Restate word for word the lines of the records below, starting at the line that contains "and next buttons:**" and ending at the line that contains "Related search terms", with both of those lines included and nothing else.
MATERIAL SHOWN: Begin
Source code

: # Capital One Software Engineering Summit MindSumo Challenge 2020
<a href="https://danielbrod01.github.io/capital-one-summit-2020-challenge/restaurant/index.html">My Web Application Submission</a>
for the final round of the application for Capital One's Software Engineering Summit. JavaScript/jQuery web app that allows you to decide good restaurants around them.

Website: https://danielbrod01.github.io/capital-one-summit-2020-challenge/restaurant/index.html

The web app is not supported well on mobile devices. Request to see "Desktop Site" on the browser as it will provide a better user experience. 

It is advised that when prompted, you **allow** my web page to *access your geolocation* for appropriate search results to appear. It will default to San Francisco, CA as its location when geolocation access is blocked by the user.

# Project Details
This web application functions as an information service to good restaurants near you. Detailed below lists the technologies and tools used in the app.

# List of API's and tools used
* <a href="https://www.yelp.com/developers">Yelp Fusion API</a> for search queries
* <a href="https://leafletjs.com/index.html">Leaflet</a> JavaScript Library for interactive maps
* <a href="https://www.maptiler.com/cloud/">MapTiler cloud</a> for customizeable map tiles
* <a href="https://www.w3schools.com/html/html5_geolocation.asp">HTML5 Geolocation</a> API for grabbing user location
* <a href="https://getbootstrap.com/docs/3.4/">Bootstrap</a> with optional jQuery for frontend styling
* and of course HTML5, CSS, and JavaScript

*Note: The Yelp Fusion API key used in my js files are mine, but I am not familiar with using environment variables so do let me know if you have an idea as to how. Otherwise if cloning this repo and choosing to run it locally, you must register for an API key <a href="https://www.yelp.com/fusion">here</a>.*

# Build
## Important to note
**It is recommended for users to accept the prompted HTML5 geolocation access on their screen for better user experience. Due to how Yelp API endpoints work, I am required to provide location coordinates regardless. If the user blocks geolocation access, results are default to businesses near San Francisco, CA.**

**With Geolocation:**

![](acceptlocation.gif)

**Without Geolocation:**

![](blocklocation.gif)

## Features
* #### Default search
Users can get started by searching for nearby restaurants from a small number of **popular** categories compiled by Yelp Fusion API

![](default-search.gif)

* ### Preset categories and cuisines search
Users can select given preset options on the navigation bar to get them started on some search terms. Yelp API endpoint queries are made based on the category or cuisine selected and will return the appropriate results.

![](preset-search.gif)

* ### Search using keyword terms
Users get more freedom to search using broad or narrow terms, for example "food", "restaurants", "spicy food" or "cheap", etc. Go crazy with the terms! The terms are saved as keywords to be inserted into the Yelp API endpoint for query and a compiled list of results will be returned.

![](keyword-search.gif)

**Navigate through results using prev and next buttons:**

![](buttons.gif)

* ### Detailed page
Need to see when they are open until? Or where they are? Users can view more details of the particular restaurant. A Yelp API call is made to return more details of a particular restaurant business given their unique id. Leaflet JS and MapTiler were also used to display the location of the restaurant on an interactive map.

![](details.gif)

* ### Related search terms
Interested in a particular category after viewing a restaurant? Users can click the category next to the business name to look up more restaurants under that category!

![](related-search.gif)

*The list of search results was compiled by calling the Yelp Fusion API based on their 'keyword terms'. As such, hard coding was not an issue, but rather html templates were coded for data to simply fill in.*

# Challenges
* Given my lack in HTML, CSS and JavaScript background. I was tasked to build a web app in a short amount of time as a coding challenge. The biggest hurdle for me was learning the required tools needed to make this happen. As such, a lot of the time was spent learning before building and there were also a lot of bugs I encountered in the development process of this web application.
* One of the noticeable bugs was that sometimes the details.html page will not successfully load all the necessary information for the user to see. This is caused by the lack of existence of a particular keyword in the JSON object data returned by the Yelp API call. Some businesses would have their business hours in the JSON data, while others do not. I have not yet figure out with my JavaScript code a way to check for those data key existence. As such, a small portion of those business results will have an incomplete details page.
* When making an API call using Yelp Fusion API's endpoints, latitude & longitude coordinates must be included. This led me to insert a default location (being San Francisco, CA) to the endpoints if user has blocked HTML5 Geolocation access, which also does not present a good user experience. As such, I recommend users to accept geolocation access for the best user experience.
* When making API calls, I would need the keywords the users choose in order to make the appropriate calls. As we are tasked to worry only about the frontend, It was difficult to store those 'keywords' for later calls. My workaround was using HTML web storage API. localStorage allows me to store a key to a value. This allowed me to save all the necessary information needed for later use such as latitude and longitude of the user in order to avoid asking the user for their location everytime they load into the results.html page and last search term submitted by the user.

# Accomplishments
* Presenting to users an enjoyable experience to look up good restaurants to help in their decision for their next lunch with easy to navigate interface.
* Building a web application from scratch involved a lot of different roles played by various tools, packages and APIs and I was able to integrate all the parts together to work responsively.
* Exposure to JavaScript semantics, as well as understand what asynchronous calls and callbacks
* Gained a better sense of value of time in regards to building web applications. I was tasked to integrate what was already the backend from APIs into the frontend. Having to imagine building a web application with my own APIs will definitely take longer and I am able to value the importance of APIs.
MATERIAL SHOWN: End
TASK ANSWER:
**Navigate through results using prev and next buttons:**

![](buttons.gif)

* ### Detailed page
Need to see when they are open until? Or where they are? Users can view more details of the particular restaurant. A Yelp API call is made to return more details of a particular restaurant business given their unique id. Leaflet JS and MapTiler were also used to display the location of the restaurant on an interactive map.

![](details.gif)

* ### Related search terms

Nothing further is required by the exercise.